Page text:
━━━━━━━━━━━━━━━━━━━━

# The other halves 60...



## Iain Sutherland (25 Jan 2015)

The other half was showing an interest in the tanks so I thought I'd embrace that and give her a shot at the 60 high tech.
It seems that she actually does listen when I'm boring her about hard scape composition and aside a few pointers she came up with this.







She also chose the plants and planted it while I did a WC on the 120... Suffice to say I'm quite impressed.  

Plants are HC, eleocharis sp mini, Juncus repens and hydrocotyle tripartita.
You can probably guess her inspiration was tony Sweeney's iwagumi that graces the header logo.

Will add some planted images once the lights come on.


Sent from my iPad using Tapatalk


----------



## Iain Sutherland (25 Jan 2015)

Sent from my iPad using Tapatalk


----------



## Greenfinger2 (25 Jan 2015)

Nice rock work  Planting is looking good too


----------



## Tim Harrison (25 Jan 2015)

Nice...it'll look grand when it's all grown in.


----------



## kirk (25 Jan 2015)

Looks good Ian. So how long has your other half being doing your scapes and you passing them off as yours.?  When my other half can make a good job of the fridge freezer and cupboards putting the shopping away in date order, I may let her do................a water change.!  I'm not being sexist I'm just ocd and have a problem with tins and packet labels facing in different directions.


----------



## Mick.Dk (25 Jan 2015)

- so it's proven..........aquascaping is contageous !!!
( but my "significant" seem to be immune, though......... maybe too high doses for too long )

Give her our applause, Iain......


----------



## PARAGUAY (25 Jan 2015)

I predict tanks all over the house Ian


----------



## brancaman (25 Jan 2015)

kirk said:


> So how long has your other half being doing your scapes and you passing them off as yours.?



Busted


----------



## PARAGUAY (25 Jan 2015)

l


brancaman said:


> Busted


Just checking those aqauscaping results


----------



## Iain Sutherland (26 Jan 2015)

kirk said:


> Looks good Ian. So how long has your other half being doing your scapes and you passing them off as yours.?


haha if she continues at this rate i might have to!  I to stop showing her ipad pad games because she kept kicking my ass first go 



PARAGUAY said:


> I predict tanks all over the house Ian


already there


----------



## ADA (26 Jan 2015)

Nice, when I met my missus she had a tank full of submarines and treasure chests lol, now she has a low tech rock scape, always nice when they listen.

━━━━━━━━━━━━━━━━━━━━

Provided information:

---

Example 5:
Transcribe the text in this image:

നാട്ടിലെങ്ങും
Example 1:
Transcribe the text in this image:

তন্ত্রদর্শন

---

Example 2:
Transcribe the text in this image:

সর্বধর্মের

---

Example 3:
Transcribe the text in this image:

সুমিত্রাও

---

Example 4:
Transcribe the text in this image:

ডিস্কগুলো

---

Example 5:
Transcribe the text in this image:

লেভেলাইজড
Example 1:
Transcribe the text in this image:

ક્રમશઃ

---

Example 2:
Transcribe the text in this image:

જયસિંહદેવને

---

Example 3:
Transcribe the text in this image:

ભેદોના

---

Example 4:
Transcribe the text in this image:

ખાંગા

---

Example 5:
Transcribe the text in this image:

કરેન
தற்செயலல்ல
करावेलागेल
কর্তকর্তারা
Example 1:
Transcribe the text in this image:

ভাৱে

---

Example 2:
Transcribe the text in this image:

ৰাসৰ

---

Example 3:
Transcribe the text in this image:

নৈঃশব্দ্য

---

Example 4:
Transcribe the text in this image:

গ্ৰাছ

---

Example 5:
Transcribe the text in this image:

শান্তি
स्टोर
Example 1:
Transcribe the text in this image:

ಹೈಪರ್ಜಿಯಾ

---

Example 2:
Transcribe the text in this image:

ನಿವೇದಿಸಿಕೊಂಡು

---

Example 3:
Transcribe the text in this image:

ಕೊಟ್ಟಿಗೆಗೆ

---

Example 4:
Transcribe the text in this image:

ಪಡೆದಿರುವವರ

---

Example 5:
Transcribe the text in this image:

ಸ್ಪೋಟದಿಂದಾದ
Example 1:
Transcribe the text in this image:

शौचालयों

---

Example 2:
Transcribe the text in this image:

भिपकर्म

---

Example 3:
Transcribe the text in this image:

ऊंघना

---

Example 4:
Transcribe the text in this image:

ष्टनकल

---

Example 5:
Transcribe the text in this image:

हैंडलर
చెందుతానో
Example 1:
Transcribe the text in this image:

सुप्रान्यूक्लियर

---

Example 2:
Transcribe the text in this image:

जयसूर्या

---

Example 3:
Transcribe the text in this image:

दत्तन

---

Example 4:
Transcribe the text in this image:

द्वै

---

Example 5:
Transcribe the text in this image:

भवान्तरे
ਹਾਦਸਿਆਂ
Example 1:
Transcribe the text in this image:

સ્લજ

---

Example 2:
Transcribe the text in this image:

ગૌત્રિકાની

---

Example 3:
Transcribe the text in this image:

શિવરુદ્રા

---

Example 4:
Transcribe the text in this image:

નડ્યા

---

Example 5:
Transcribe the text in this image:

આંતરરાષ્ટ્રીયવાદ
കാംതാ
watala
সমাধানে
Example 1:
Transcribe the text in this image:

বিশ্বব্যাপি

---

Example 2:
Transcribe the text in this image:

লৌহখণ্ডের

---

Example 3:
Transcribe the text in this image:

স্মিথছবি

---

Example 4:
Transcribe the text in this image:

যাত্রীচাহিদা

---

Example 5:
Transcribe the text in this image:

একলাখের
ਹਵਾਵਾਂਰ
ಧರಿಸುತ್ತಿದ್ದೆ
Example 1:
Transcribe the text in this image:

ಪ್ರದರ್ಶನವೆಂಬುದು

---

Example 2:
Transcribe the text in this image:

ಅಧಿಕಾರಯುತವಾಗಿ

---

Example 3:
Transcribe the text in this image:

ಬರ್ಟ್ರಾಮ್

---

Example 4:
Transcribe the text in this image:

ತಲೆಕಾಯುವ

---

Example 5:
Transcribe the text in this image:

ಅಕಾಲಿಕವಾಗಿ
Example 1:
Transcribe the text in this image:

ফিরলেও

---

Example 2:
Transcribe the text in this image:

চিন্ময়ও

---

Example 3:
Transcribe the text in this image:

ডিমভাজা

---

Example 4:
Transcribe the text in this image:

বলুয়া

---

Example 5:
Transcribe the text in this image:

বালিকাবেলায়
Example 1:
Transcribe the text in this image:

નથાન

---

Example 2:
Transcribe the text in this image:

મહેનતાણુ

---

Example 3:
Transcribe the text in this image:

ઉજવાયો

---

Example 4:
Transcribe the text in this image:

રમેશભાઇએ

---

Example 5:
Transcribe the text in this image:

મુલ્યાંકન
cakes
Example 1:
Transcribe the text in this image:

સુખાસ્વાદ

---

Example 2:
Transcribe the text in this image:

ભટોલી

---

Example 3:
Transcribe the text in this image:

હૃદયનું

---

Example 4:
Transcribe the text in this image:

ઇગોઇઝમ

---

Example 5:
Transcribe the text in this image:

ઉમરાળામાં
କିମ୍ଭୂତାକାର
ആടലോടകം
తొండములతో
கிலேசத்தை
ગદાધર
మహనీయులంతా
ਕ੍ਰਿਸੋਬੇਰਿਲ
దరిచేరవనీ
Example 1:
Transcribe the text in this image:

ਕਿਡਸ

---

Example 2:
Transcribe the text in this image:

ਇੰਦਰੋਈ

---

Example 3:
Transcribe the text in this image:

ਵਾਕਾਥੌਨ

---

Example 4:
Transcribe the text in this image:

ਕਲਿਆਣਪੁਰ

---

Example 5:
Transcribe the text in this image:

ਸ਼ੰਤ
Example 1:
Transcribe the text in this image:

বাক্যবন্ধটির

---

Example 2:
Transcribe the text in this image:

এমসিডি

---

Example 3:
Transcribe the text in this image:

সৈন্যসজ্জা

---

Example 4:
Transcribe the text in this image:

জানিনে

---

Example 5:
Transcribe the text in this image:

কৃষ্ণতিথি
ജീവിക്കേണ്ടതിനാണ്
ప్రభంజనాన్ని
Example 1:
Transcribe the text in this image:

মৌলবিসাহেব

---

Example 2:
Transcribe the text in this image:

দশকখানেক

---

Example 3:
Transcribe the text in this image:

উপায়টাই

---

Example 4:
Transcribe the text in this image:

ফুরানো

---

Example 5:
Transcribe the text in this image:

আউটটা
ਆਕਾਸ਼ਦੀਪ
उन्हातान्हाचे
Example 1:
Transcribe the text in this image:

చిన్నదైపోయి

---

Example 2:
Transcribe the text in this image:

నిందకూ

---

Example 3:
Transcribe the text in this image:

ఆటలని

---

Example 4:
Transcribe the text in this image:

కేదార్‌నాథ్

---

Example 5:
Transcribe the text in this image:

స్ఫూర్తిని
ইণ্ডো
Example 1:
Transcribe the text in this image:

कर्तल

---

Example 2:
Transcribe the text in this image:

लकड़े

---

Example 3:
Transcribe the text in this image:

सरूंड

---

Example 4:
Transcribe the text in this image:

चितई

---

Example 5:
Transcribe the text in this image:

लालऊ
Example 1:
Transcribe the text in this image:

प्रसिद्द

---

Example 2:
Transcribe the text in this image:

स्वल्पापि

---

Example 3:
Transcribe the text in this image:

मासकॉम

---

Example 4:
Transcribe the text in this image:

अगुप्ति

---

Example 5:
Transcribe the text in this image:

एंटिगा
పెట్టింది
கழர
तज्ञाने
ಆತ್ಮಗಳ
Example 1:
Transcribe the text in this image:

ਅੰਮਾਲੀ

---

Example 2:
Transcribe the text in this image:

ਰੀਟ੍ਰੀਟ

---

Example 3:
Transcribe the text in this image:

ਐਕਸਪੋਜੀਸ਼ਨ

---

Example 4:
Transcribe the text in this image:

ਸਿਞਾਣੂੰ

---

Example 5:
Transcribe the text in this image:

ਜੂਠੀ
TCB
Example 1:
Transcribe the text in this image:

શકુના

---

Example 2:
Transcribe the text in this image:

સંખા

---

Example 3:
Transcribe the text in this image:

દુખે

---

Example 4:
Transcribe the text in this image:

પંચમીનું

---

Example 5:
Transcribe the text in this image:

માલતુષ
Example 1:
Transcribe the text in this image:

━━━━━━━━━━━━━━━━━━━━

Things to do:
1 - In the aquascaping thread, why did Iain Sutherland let his other half have a go at the 60 high tech? Answer in one to three sentences.
2 - Please sum up the aquascaping thread in two sentences.

Expected answers:
1 - She had been showing an interest in the tanks, so he decided to embrace that and give her a shot at it.

2 - After showing an interest in the tanks, Iain Sutherland's other half came up with the hardscape for his 60 high tech with only a few pointers, then chose and planted HC, eleocharis sp mini, Juncus repens and hydrocotyle tripartita, taking inspiration from Tony Sweeney's iwagumi in the header logo. Other members praised the rock work and planting, joked that she might be the one doing his scapes, and predicted tanks all over the house, which Iain said were already there.